It may come as a surprise, after learning all about dynamic programming, temporal difference learning, SARSA/Q-learning, to then discover that there is yet another whole dimension to reinforcement learning (on top of choices for on-policy/off-policy, model-based/model-free, bootstrap/monte carlo etc). That is value-based vs policy-based methods. Policy-based methods are often taught *after* value-based methods, because they are more complex.

You can learn the parameters of a policy function by training it using a policy gradient method. The archetypical policy gradient method is REINFORCE, although that is not very efficient. You may have heard of policy gradient methods developed recently: A3C, A2C, DDPG, TRPO, PPO . . . there are a few.

How do you calculate the loss when you only have the 1 move that was played in the game to work with?

You can *pre-train* a policy network using supervised learning (perhaps using the moves of winning players in high quality games) - that would use multi-class cross-entropy loss that you may be familiar with from supervised classification problems.

Policy Gradient methods work with a reward summation function defined as expected reward given the distribution of states. If your network parameters are $\theta$, then that may look like this:

$$J(\theta) = \sum_{s \in \mathcal{S}} \rho_{\pi}(s) \sum_{a \in \mathcal{A}} \pi(a|s,\theta)q_{\pi}(s,a)$$

where $\rho_{\pi}(s)$ is the expected proportion of time steps spent in state $s$. There is a way to take a sample gradient of this that can be used for gradient *ascent* - the derivation is called the Policy Gradient Theorem. It's a bit long to include in this answer, but the upshot is that you *can* use your sampled single step to generate an approximate gradient towards improving the policy. There are a few variations, but for instance advantage actor critic uses this:

$$\nabla J(\theta) = \hat{A}(s,a)\nabla\text{log}(\pi(a|s,\theta))$$

where $\hat{A}(s,a)$ is your current estimate of the *advantage* (or $Q(s,a) - V(s)$) for taking a specific action in state s.

The related loss function is

$$\mathcal{L}(\theta) = -A(s,a)\text{log}(\pi(a|s,\theta))$$

The $\text{log}$ function looks like an odd addition, but is just a consequence of adjusting $\nabla J$ to take account of ratios in which actions are taken in the current policy. In fact $\nabla\text{log}(\pi(a|s,\theta)) = \frac{\nabla\pi(a|s,\theta)}{\pi(a|s,\theta)}$ and it may help your intuition to keep it in that form (the $\text{log}$ form is concise and used elsewhere in statistics as the "score function", but it is not necessary for anything specific in RL).

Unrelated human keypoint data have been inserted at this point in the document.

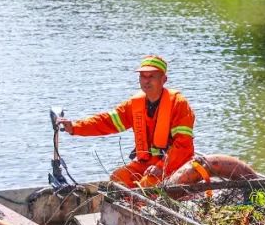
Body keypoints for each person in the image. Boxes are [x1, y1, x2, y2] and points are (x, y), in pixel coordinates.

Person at [56, 55, 195, 188]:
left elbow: (183, 146)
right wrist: (74, 127)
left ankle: (139, 209)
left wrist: (161, 167)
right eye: (142, 76)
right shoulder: (134, 105)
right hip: (146, 163)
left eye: (151, 76)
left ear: (164, 79)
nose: (146, 81)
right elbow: (106, 122)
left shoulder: (178, 104)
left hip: (175, 165)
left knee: (147, 186)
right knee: (118, 179)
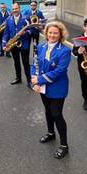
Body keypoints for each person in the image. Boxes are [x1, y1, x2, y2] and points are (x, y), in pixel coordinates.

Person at [31, 21, 72, 159]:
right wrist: (34, 80)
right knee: (48, 111)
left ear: (60, 34)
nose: (52, 35)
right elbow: (34, 64)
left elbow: (59, 71)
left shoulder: (65, 51)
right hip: (43, 86)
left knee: (56, 114)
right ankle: (50, 133)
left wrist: (39, 80)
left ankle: (64, 145)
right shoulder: (41, 46)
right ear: (46, 33)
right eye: (50, 32)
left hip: (57, 88)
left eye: (56, 33)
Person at [2, 3, 32, 88]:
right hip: (13, 44)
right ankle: (18, 78)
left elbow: (32, 31)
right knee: (16, 62)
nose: (14, 10)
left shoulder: (26, 18)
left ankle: (29, 81)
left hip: (24, 45)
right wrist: (4, 44)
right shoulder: (8, 20)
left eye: (16, 8)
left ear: (19, 8)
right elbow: (6, 33)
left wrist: (25, 32)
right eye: (13, 9)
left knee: (26, 63)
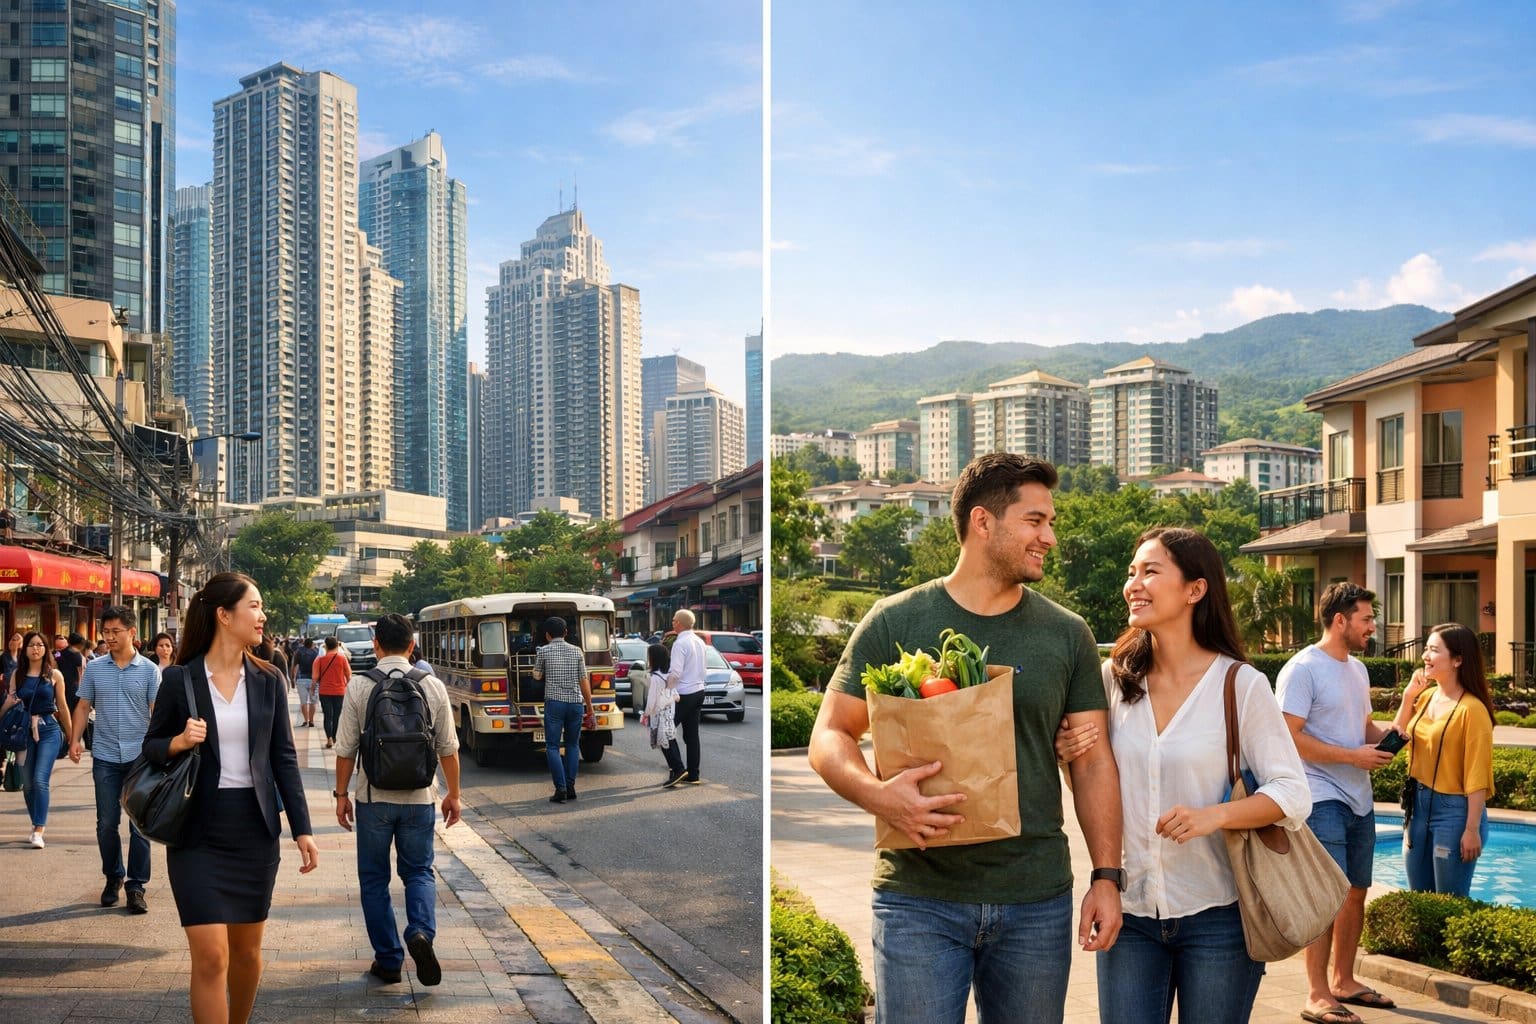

The variations in policy gradients may use other functions than the advantage function, and it is not clear that there is any "best" one. The policy gradient theory basically gives us ways of estimating *relative* benefits of actions, and allows for any offset to estimated return from $(s,a)$ that does not further depend on the choice of action $a$. So you can use any method for getting an estimated return, and offset it with anything that you think might normalise the updates - common choices for the latter include subtracting average reward, or subtracting the state value function.